KUG Jardim com menu de Rui Paula a caminho de Lisboa e do Algarve

No Kitchen & Urban Garden há almoços executivos à semana e brunch ao fim de semana, num espaço privilegiado de 2500 m2 ao ar livre. E que é 'pet-friendly'

Idealizado durante o primeiro confinamento, o KUG - Kitchen & Urban Garden é o espaço certo para reunir família e amigos, incluindo os de quatro patas, nestes tempos de pandemia, em que o espaço ao ar livre é privilegiado. São 2500 metros quadrados de jardim, no quarteirão das Artes, no centro do Porto, para almoçar, jantar, ou simplesmente apreciar uma bebida ou um cocktail ao som de boa música. Ao fim de semana há brunch. O menu é do chef Rui Paula. O conceito tem sido um sucesso tal que Tiago Oliveira, o criador do projeto, se prepara para o replicar em Lisboa e no Algarve a partir de 2022. Sem pôr de parte a expansão também no Porto, para um ambiente mais de praia ou rio. Mas, para já, é tempo de sarar as feridas deixadas pela pandemia e consolidar o negócio.

O jardim é do Oporto Loft Hotel, mas está a ser explorado por Tiago Oliveira. Primeiro como winebar e espaço de eventos musicais, e, agora, renascido como espaço de restauração com carta de assinatura. Em 2020, o KUG funcionou "às mil maravilhas", de maio a outubro, mas as restrições impostas ao funcionamento da restauração ao fim de semana, tornaram novembro e dezembro meses difíceis. Em janeiro, com a ordem de encerramento para o segundo confinamento, que durou até 5 de abril, a situação degradou-se. "Foi a fase mais complicada da minha vida empresarial", reconhece Tiago Oliveira, que trocou a gestão de qualidade na construção, em 2014, pela paixão pelo vinho. Esteve ligado a vários projetos, incluindo um winebar, com outros sócios, antes de se dedicar sozinho ao KUG.

Dos 25 funcionários que tinha à data do confinamento, restam oito.
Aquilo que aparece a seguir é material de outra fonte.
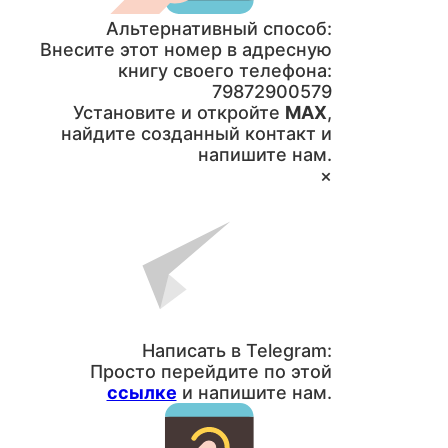
Альтернативный способ:
Внесите этот номер в адресную
книгу своего телефона:
79872900579
Установите и откройте
MAX
,
найдите созданный контакт и
напишите нам.
×
Написать в Telegram:
Просто перейдите по этой
ссылке
и напишите нам.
Foi difícil contratar de novo, mas já conseguiu e até aumentou a equipa, são agora 27 pessoas. A reabertura trouxe sinais positivos. "Está a correr muito, muito bem. Ainda não há turistas, é uma recuperação ainda muito embrionária, mas estou muito otimista quanto ao futuro", reconhece o empresário. Que dá conta que, em mês e meio de funcionamento conseguiu já resolver "grande parte" da dívida acumulada durante o confinamento.

Mas não ultrapassou ainda a sensação de injustiça por não ter tido acesso aos apoios do Estado. "Em 2019 explorava um espaço muito mais pequeno do que este, claro que em quatro meses atingimos logo o mesmo nível de vendas. Foi muito duro conseguir encaixar, porque não podia ter apoios, se tripliquei o número de funcionários de um ano para o outro e paguei os meus impostos todos também a triplicar. As situações deviam ser analisadas caso a caso e não com uma métrica geral, é profundamente injusto. Nem apoio à renda consegui, só o lay-off simplificado para os trabalhadores", defende.

A compreensão dos fornecedores foi vital. E, em breve, vai contar com dois novos sócios, por conversão de dívida em capital, que serão vitais na expansão do conceito a partir de 2022. Lisboa e Algarve primeiro, sem por de parte o mercado internacional. Já teve, inclusivamente, manifestações de interesse para o Dubai. A intenção é instalar os KUG em jardins de hotéis, a exemplo do Porto, de modo a reduzir a sazonalidade destes espaços e ajudar a contornar as rendas altas dos centros das cidades.